Sunday, March 8, 2009



I always ask God for help in my life, and I always ask him to make His will obvious to me,through signs the size of billboards. Today I got a billboard.

Frosty is dead. He was sick yesterday, and worse today. I took him into the vet, they took him and sent me home. Ron called to check up on Frosty and they told us the bad news. Here's the billboard: kidney and liver failure, major systemic infection, no hope of survival. Pretty obvious.

We only had one question, could we come in to say goodbye? We called yet another cab, and went to the clinic. We went into a small, quiet room. Frosty was resting comfortably on the table, with his front paws tucked underneath him. An IV port stuck out of a back leg.

We said our goodbyes, and I got my last petting and kisses. He flicked just the tip of his tail, like he does when he's in my lap. I stroked him gently as the shots were administed, and he was gone.

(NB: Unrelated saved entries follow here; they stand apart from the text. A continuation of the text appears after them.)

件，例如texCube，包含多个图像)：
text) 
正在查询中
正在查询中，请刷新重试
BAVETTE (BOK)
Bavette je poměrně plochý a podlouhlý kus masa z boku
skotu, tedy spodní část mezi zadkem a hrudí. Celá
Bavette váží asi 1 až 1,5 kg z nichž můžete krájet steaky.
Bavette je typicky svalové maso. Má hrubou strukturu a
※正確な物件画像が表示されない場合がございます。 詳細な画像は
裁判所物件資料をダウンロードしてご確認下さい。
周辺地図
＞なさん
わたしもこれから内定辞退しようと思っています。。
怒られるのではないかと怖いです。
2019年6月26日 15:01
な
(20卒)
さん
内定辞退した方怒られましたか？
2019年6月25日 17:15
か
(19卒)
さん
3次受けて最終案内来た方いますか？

Fortunately for us, our job was obvious. The vet guesstimated Frosty at about 13 years old. That means he was an old man of 8 when he came to live with us.

When we first met him, Bubba had brought him home. Frosty was completely unsocialized and ran away from me as I brought him a can of tuna. It took a month or so to teach him that we were "cool", that petting was fun, and the interior of a home had delicious climate control!

We spoiled him rotten. Daddy ordered him special grain-free treats off the internet. Mommy bought him Wellness Core cat food, also grain free and over $4 a pound. MY food doesn't cost that much. He had soft laps, warm beds, wonderful spots all over the house, cat doors, open windows, a garden, and loving family to indulge his every whim.

I knew he was sick when he stopped begging for cat treats. I hoped, as everyone does, that whatever was wrong could be fixed. However, he was so miserable this morning I knew he needed help.

The vet was wonderfully compassionate and merciful. Frosty's passing was very peaceful and pain-free.

I had my hysterics at home when Ron repeated the words "Kidney failure" while talking to the vet. I've cried quietly, off and on today.

God, I miss that cat. Bubba's a wonderful boy but he'll never be my lap baby like Frosty. Maybe he'll bring me another cat someday.

If I can trust God with the care of my soul, I can certainly trust him with the soul of my cat. I know he's in heaven right now, eating his way through a mountain of cat treats, while my deceased mother and grandmothers spoil him.

I still miss him, but I have no doubts that he needed to be euthanized.